# Interpreting the Galois theory of finite extensions of $\mathbb{Q}$ in PA

Any finite extension of the rationals, along with its Galois group, can be interpreted in Peano arithmetic by straightforward means. For a fixed bound $n$ in the degree this is uniform in the coefficients of a defining polynomial so you can quantify in PA over degree (at most) $n$ extensions. As a convenient reference, http://www.logique.jussieu.fr/~zoe/papiers/Leeds08.pdf interprets degree (at most) $n$ extensions of any field in the first order theory of that field, for any concretely given $n$.

It seems to me that PA (or even in Elementary Function Arithmetic) should interpret all finite extensions of the rationals, so that we can quantify over all finite extensions and their Galois groups, by coding polynomials (and the elements of the extension defined by any given polynomial) by finite sequences.

Does that work in PA? and in EFA? Am I guilty of some ambiguity in posing the question?

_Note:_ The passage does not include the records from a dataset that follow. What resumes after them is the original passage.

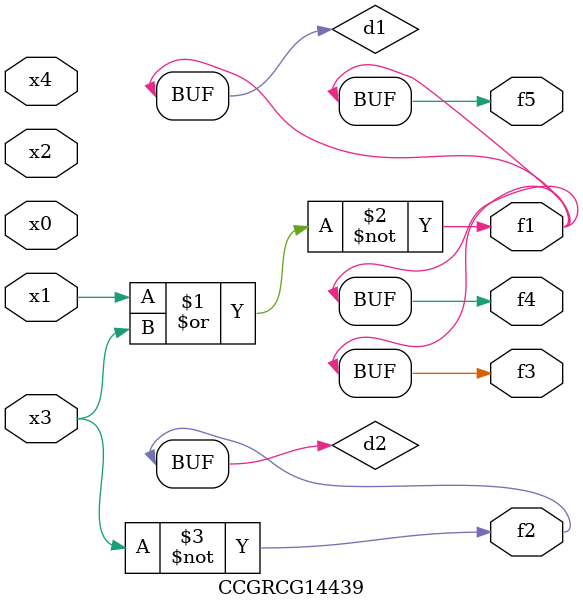
<source format=v>
module CCGRCG14439(
	input x0, x1, x2, x3, x4,
	output f1, f2, f3, f4, f5
);

	wire d1, d2;

	nor (d1, x1, x3);
	not (d2, x3);
	assign f1 = d1;
	assign f2 = d2;
	assign f3 = d1;
	assign f4 = d1;
	assign f5 = d1;
endmodule

</source>
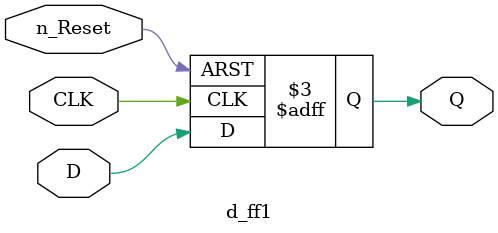
<source format=sv>
module d_ff (output logic Q, input logic D, CLK);

//D-Type Flip-Flop (without asynchronous reset)
always_ff @(posedge CLK) begin
	//Q is equal to D when the clock rises
	Q <= D;
end
	
endmodule
	
//D-Type Flip-Flop (with asynchronous reset)
module d_ff1 (output logic Q, input logic D, CLK, n_Reset);

always_ff @(posedge CLK,  negedge n_Reset) begin // if reset is low the output will go to 0 on the falling edge of the reset  
	//Reset takes precedence                 // the input changes on the rising edge of the clock when reset is high
	if (n_Reset == 1'b0)                     // so the input either changes due to clock or the reset.
		Q <= 0;
	else
		//Otherwise Q = D (and latches)
		Q <= D;
end
	
endmodule
</source>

Here are some details, for more see the cited paper: In PA we can interpret "for every degree three polynomial $P$" to mean just "for all numbers $s,t,u,v$," where we are going to treat these numbers as the coefficients of $P$. So this will only work for $P$ of degree three (or less), but you can code any higher fixed degree by using suitably many more variables. I take it that the step between natural number coefficients and rational number coefficients is routine and needs no explanation here.

Notably we interpret "$P$ is irreducible over the integers" as "for any degree three polynomials $Q,R$ if $Q\cdot R = P$ then either $Q$ is $0,0,0,x$ for some number $x$, or $R$ is."

Then we use Kronecker's method to interpret elements of the extension of the rationals by one root of $P$. We interpret them as also being degree two rational polynomials with addition and multiplication modulo $P$ which is obviously expressible in PA. We prove in the usual way that if $P$ is irreducible then these elements form a field. And PA can express that P has only simple roots, so it can express that this is a Galois extension. Then in this coding the four-tuple $0,0,1,0$ is a primitive element so we can interpret an element of the Galois group as root of $P$ (i.e.~the root to which $0,0,1,0$ will be taken). We just need to check that PA can express the multiplication law for the group interpreted this way, which I can add explicitly if anyone wants but perhaps it is clear now.

• Can you clarify what you mean by the statement that PA interprets some collection of mathematical objects? In particular, what would it mean for such a statement to be false? – Qiaochu Yuan Nov 1 '13 at 2:02
• @Qiaochu: one model $M$ interprets another model $N$ if there is a definable-in-$M$ structure consisting of tuples from $M$ which is isomorphic to $N$; see en.wikipedia.org/wiki/Interpretation_%28model_theory%29. When saying that a theory interprets a structure, I'm a little less sure - one possible interpretation of that is that every model of the theory interprets the structure, but that seems false, since nonstandard models of $PA$ need not (I believe) interpret, say, even $(\mathbb{Q}, +, \times)$. (cont'd) – Noah Schweber Nov 1 '13 at 2:06
• I think what Colin means is that there is a single formula $\Phi$ in the language of arithmetic, such that $(i)$ for each natural number $n$, $\Phi(n)^\mathbb{N}$ (the interpretation of $\Phi(n)$ in the standard model) gives an interpretation of the $n$th finite extension of $\mathbb{Q}$, and $(ii)$ $PA$ proves an appropriately formalized version of "$(\Phi(n))_{n\in\mathbb{N}}$ is a listing of precisely all the finite extensions of $\mathbb{Q}$." (Appropriately formalizing that is a bit tedious, but not hard.) – Noah Schweber Nov 1 '13 at 2:11
• Yes, I’m pretty sure all this works fine, both in PA and in EFA (the latter because the operations on polynomials needed here are fairly efficiently computable). The details might be tedious to develop fully rigorously, but in a more or less straightforward way. – Emil Jeřábek Nov 1 '13 at 13:54
• @QiaochuYuan The general theory of interpretation is still kind of up in the air so I would rather give one paradigm case of interpretation (as I have) and one paradigm case of uninterpretability: the absolute Galois group of the rationals is not interpretable in PA because it is uncountable. Maybe the more precise point is that infinitely many independent pieces of arithmetic information go into specifying any one member of the absolute Galois group. – Colin McLarty Nov 1 '13 at 13:58

To clarify as requested: PA and EFA have expressions coding "$z$ is the sum (or product) of $x$ and $y$ in the extension of the rationals given by adjoining one root of polynomial $P$" and "square matrix $M$ is the multiplication table for the automorphism group of the extension given by adjoining one root of $P$." It can express when this extension is normal, and so when the automorphism group is a Galois group in the narrow sense (automorphism group of a normal separable extension). This claim of coding is justified the way the usual codings of strings and proofs etc are in proofs of G\"odel's incompleteness theorems: either numeralwise, or in terms of the extensions of formulas in the standard model.